Untuk apa? Untuk menyelamatkan harga dirinya? Tak mungkin.
Tindakannya tadi terlalu disengaja.
***
Saat kembali ke kafetaria, aku melihat seorang pria Candor
menuntun Marcus ke kamar mandi. Marcus berjalan dengan pelan, tapi tidak
membungkuk, yang membuatku berpikir Tobias tidak menyebabkan luka parah. Aku
memandang pintu tertutup di belakangnya.
Aku sama sekali belum lupa dengan apa yang kudengar di
kompleks Amity, mengenai informasi yang ayahku lindungi dengan nyawanya. Yang
seharusnya dilindungi ayahku, aku mengingatkan diriku. Mungkin memercayai
Marcus bukan tindakan yang bijaksana. Dan, aku sudah berjanji pada diri sendiri
untuk tidak bertanya tentang informasi itu lagi kepadanya.

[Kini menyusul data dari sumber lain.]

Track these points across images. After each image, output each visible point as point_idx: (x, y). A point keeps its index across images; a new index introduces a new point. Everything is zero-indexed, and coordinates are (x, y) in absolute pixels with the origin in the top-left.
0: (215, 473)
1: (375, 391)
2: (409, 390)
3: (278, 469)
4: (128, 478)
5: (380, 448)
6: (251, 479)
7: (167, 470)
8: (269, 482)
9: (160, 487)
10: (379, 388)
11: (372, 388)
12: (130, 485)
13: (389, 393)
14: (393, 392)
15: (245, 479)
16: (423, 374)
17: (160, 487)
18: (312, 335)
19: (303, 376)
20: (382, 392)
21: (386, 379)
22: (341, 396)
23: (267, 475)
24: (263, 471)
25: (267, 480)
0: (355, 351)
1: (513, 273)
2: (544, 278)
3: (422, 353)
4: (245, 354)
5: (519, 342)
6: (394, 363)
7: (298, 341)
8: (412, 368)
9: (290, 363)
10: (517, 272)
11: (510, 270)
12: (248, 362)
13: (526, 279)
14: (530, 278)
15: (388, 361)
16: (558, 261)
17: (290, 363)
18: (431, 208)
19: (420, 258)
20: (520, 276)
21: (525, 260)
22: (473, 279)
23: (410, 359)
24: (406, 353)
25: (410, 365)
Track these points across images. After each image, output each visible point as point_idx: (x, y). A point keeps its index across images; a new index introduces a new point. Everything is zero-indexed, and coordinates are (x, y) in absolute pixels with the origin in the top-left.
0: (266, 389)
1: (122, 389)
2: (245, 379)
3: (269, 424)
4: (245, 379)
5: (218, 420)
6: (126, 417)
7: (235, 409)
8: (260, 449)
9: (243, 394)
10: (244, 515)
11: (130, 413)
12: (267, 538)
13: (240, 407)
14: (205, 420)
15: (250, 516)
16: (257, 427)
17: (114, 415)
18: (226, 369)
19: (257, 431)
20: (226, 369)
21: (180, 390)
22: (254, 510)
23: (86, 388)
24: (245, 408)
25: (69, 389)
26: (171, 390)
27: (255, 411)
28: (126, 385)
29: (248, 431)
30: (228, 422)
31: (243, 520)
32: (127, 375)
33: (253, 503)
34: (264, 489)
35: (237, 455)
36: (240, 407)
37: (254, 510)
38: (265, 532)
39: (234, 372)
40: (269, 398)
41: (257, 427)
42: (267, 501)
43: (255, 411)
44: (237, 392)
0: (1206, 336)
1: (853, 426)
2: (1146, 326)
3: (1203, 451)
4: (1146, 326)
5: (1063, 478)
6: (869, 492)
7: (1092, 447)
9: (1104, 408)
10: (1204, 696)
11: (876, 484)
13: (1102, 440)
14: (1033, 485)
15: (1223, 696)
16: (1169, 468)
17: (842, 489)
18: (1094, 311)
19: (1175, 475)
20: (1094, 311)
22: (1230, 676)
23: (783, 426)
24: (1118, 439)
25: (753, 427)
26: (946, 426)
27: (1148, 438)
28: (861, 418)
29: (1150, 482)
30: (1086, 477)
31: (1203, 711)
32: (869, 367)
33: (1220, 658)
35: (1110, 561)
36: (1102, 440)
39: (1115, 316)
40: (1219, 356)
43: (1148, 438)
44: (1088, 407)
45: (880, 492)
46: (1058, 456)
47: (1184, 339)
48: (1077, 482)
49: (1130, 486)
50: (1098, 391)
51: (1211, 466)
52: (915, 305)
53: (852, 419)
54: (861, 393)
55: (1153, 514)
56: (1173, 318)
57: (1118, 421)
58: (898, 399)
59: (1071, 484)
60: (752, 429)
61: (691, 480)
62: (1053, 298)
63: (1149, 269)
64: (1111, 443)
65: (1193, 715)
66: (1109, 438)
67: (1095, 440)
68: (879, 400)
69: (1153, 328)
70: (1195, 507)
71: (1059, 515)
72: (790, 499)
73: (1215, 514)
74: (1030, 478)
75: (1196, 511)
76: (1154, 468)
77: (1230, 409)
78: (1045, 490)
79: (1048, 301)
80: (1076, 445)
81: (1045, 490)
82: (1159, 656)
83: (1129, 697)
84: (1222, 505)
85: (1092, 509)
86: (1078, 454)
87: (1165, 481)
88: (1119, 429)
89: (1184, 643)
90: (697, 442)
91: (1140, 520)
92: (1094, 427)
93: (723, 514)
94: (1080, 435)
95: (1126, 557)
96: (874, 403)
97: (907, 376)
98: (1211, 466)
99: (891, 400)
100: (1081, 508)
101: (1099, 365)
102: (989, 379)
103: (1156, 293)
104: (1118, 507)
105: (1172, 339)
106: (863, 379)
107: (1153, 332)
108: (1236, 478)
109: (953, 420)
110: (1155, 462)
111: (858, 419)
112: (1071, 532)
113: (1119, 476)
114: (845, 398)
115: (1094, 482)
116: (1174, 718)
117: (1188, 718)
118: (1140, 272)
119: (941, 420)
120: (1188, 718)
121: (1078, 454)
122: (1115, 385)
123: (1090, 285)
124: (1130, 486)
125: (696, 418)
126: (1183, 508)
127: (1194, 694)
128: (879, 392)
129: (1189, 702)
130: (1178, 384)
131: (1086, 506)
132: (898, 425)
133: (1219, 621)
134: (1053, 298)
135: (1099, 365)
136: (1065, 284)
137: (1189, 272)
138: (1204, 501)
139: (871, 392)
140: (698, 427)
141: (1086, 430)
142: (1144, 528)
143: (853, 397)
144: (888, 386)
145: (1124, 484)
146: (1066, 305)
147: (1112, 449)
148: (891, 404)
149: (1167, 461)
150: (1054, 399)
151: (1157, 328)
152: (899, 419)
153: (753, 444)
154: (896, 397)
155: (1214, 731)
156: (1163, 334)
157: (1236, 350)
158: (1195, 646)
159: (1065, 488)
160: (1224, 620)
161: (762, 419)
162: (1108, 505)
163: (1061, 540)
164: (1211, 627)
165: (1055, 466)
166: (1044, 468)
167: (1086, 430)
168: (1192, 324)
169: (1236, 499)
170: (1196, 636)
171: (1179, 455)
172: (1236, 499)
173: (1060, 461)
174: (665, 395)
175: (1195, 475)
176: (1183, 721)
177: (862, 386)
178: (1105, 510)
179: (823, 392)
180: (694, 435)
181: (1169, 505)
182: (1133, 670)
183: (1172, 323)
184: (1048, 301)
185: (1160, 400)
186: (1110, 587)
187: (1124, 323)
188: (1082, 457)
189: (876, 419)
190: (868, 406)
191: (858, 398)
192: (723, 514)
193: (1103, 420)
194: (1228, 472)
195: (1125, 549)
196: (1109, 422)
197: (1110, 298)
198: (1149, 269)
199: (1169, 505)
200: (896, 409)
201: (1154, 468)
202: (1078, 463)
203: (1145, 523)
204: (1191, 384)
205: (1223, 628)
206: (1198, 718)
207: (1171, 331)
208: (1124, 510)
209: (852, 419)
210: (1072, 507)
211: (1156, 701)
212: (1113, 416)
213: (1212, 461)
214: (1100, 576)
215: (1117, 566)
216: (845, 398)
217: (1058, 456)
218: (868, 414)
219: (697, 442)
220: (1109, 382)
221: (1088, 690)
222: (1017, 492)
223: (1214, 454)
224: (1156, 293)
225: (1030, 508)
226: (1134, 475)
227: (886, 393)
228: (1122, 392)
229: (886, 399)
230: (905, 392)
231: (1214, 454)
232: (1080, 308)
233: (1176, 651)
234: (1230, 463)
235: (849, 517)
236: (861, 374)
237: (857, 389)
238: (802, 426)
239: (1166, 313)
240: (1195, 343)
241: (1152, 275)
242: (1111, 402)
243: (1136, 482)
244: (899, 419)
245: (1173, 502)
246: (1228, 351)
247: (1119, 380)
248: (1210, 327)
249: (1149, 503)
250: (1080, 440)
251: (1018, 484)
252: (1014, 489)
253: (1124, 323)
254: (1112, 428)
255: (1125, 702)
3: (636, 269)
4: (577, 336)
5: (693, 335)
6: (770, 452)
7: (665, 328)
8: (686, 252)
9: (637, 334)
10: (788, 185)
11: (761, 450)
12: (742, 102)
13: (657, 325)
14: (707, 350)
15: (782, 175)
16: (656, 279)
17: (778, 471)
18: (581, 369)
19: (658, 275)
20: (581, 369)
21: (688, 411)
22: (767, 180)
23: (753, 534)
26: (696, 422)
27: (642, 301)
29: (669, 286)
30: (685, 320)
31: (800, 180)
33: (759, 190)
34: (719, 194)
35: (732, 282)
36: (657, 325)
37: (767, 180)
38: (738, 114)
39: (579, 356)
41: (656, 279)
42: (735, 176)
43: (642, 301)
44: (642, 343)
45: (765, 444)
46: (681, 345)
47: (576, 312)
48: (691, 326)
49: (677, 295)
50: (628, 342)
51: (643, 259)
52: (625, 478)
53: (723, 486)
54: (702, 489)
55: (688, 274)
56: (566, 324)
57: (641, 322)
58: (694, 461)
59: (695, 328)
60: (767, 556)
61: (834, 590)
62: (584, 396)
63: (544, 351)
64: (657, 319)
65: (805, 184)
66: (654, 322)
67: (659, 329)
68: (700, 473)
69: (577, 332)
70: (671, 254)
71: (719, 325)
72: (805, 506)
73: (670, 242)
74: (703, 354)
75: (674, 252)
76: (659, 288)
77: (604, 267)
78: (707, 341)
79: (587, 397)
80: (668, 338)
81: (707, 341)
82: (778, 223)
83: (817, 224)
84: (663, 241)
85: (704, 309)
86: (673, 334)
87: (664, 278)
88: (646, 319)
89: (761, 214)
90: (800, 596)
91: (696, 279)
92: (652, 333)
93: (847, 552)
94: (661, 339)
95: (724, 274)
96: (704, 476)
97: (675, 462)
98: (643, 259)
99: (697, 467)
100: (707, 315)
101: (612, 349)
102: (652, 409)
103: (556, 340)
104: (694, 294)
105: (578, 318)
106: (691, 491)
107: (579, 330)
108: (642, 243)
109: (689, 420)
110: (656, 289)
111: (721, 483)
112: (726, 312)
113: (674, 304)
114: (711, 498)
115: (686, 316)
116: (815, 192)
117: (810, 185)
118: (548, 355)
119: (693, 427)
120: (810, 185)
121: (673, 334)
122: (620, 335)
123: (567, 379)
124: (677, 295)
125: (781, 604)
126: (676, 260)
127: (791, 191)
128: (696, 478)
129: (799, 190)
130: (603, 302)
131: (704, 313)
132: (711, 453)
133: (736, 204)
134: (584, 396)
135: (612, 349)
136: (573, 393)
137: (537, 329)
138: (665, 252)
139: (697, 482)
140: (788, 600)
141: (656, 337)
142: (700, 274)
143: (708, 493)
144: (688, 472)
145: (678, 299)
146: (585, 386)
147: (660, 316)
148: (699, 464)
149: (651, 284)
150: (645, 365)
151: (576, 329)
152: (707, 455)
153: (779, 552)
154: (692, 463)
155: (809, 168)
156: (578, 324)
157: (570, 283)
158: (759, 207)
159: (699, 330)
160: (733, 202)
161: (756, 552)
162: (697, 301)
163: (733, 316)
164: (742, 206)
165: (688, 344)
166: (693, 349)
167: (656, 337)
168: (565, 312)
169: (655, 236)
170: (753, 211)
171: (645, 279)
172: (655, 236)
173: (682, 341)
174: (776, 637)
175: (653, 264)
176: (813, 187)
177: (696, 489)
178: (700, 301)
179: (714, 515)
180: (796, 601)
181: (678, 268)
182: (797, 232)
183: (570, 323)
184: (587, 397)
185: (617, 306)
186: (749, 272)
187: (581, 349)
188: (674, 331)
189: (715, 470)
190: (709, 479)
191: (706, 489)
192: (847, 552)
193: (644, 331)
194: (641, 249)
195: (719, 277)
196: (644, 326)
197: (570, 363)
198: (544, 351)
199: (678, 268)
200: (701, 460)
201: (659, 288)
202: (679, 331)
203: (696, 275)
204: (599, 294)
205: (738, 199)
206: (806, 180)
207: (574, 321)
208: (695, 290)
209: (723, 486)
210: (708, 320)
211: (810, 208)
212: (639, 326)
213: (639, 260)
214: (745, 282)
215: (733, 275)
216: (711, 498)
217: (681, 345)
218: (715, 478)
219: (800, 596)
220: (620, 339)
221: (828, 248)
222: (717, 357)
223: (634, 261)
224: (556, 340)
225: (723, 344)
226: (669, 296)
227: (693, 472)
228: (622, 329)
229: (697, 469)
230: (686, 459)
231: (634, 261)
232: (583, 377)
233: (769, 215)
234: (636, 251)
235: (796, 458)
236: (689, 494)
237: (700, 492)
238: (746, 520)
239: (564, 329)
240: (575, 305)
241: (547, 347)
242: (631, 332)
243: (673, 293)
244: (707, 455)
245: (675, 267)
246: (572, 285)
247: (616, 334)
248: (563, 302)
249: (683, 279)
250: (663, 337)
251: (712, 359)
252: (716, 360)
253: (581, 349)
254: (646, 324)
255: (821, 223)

Aku keluyuran di luar kamar mandi itu hingga pria Candor
tadi keluar, lalu segera masuk sebelum pintu tertutup. Marcus duduk di lantai
di samping wastafel sambil menekankan setumpuk tisu ke mulutnya. Tampaknya ia
tidak senang melihatku.
“Apa? Mau menertawaiku?” tanyanya. “Keluar.”
“Tidak,” aku menjawab.
Sebenarnya mengapa aku di sini?
Marcus memandangku sambil menanti. “Jadi?”
“Kupikir kau bisa memanfaatkan peringatan,” kataku. “Apa pun
yang ingin kau ambil dari Jeanine, kau tak akan bisa melakukannya sendiri, dan
kau tak akan bisa melakukannya hanya dengan bantuan para Abnegation.”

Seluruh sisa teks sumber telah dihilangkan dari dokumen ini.